### DOCUMENT SEGMENT ###
The Balkan war drama Quo Vadis, Aida?, directed by Jasmila Žbanić, representing Bosnia and Herzegovina’s official submission shortlisted for this year’s Academy Awards earned the top prize, the $25,000 Knight MARIMBAS Award at the 2021 Miami Film Festival.

Cuban Dancer, a poignant documentary directed by Roberto Salinas, won the $45,000 Knight Made in MIA Feature Film Award. The award goes to a feature film that has a substantial portion of its content in South Florida and that best utilizes its story and theme for universal resonance.

Lorelei, a U.S.-made working-class fable directed by Sabrina Doyle, garnered the $10,000 Jordan Ressler First Feature Award and the Henry Rincón-directed film from Colombia, The City of Wild Beasts (La Ciudad de las Fieras), a World Premiere at this year’s Festival walked away with the $10,000 WarnerMedia Ibero-American Feature Film Award. This was the second Miami Film Festival award for The City of Wild Beasts, with editor Raphael Lubzanksi winning the 2021 Miami Film Festival Best Trailer Award.

Shortlisted for this year’s Academy Awards Live-Action Short category, “The Present,” directed by Farah Nabulsi, took the Miami International Short Film Award. In the other short film categories, “Caro Comes Out,” directed by Brit Fryer and Caro Hernandez, took the $10,000 Knight Made in MIA Short Film Award, supported by Knight Foundation. For his work in Riz Ahmed’s British drama Mogul Mowgli, composer Paul Corley earned the $5,000 Alacran Music In Film Award and “Asi en la Tierra” by Joel Vázquez Cárdenas won the $5,000 WarnerMedia Ibero-American Short Film Award.
###
PROMPT 1 ▸
In the Miami Film Festival awards report, which prize did the documentary Cuban Dancer win?
PROMPT 2 ▸
Continue the Miami Film Festival awards report from its last sentence.
### EXTRACTED RECORDS ###
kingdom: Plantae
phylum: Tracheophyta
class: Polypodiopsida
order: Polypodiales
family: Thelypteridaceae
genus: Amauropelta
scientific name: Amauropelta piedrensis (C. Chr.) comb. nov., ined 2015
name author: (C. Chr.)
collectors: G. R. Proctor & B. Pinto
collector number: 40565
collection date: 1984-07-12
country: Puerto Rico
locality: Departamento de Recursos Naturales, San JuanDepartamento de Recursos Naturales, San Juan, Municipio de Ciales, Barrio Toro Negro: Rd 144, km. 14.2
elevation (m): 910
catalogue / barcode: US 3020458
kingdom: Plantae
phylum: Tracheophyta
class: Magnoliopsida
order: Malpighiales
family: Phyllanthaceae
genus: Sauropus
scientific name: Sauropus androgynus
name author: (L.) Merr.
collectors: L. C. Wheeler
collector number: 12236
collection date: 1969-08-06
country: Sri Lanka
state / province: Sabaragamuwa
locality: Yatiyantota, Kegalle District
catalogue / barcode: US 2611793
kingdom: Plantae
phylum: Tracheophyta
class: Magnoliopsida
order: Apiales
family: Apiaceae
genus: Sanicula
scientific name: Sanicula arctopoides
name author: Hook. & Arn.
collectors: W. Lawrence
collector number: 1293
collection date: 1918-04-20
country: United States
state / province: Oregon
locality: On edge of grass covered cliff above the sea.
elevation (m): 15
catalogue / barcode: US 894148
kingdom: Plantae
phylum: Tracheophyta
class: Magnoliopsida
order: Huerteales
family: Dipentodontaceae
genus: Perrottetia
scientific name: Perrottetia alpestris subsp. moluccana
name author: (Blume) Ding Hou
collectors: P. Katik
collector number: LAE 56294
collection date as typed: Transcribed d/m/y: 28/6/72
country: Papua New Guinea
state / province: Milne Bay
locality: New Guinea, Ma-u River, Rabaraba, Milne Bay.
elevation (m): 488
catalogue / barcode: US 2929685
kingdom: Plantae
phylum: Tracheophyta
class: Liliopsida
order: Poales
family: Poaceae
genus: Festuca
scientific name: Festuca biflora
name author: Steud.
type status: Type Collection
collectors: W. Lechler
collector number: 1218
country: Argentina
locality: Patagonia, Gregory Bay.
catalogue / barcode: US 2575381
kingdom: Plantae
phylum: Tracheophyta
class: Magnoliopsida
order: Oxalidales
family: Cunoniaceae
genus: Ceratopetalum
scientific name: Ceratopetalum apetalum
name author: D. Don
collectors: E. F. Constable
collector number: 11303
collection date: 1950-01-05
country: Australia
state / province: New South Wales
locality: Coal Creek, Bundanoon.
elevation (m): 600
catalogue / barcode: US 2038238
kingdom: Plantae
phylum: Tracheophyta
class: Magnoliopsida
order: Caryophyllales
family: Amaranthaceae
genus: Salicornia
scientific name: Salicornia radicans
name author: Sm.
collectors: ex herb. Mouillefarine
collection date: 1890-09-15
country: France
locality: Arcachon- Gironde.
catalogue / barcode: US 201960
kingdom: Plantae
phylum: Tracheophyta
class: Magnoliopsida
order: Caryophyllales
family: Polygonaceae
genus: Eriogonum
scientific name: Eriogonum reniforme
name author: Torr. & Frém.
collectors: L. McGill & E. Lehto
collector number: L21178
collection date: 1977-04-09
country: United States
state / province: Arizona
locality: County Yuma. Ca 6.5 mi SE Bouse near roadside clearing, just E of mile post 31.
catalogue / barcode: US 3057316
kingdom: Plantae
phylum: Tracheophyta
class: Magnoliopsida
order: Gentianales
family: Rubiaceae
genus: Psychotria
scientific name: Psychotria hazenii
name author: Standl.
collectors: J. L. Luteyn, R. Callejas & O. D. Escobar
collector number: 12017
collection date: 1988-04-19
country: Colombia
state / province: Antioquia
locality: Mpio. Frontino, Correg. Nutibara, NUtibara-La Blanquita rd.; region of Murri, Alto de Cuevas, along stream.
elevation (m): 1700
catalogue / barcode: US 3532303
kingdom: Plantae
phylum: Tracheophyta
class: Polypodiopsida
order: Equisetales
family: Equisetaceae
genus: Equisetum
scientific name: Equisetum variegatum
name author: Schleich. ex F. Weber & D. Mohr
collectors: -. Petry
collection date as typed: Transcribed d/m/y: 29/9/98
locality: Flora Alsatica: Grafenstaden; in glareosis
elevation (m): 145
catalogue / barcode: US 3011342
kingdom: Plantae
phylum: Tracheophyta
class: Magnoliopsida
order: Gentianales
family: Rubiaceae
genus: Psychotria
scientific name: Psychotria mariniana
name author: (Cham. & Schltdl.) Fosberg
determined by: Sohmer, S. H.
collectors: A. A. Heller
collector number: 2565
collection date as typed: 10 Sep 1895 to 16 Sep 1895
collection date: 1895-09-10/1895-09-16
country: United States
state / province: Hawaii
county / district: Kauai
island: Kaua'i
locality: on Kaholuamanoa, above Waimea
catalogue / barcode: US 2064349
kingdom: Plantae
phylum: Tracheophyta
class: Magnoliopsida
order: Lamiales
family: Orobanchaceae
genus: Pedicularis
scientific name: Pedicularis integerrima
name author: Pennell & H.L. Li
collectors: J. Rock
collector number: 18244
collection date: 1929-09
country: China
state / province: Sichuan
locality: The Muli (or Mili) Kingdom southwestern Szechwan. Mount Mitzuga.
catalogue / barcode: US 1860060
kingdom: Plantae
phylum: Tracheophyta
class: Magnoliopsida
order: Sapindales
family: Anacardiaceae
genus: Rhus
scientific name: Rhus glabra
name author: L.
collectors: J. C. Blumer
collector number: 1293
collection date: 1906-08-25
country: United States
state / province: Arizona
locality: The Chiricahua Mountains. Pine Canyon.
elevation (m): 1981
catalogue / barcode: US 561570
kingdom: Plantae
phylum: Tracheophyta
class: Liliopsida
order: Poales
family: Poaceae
###
EXERCISE OUTPUT 1 ▸
The $45,000 Knight Made in MIA Feature Film Award.

EXERCISE OUTPUT 2 ▸
Other awards include internationally acclaimed Spanish visual artist Raul Monage won this year’s Miami Film Festival Best Poster Award, presented by Oolite Arts, for his work on Christos Nikou’s Apples.

In some categories, jury members noted honorable mentions or runners-up. The Knight Made in MIA Award jury cited Edson Jean’s Ludi for a special mention, for “beautiful filmmaking that captures the truisms and mores of the Haitian community in Miami, succinctly and tenderly, that moved all of us.“ The WarnerMedia Ibero-American Short Film Award jury named four runners-up, including “Calladita”, “For Rosa”, “The Insomnia Plague” and “The Name of the Son”. The Best Trailer Award runner-up was The Saint of the Impossible; and the Best Poster Award runner-up was 1991.

The winner of the Documentary Achievement Award and the Audience Award for Feature & Short, determined by a vote from members of the Festival’s public audience, will be announced on Tuesday, March 16.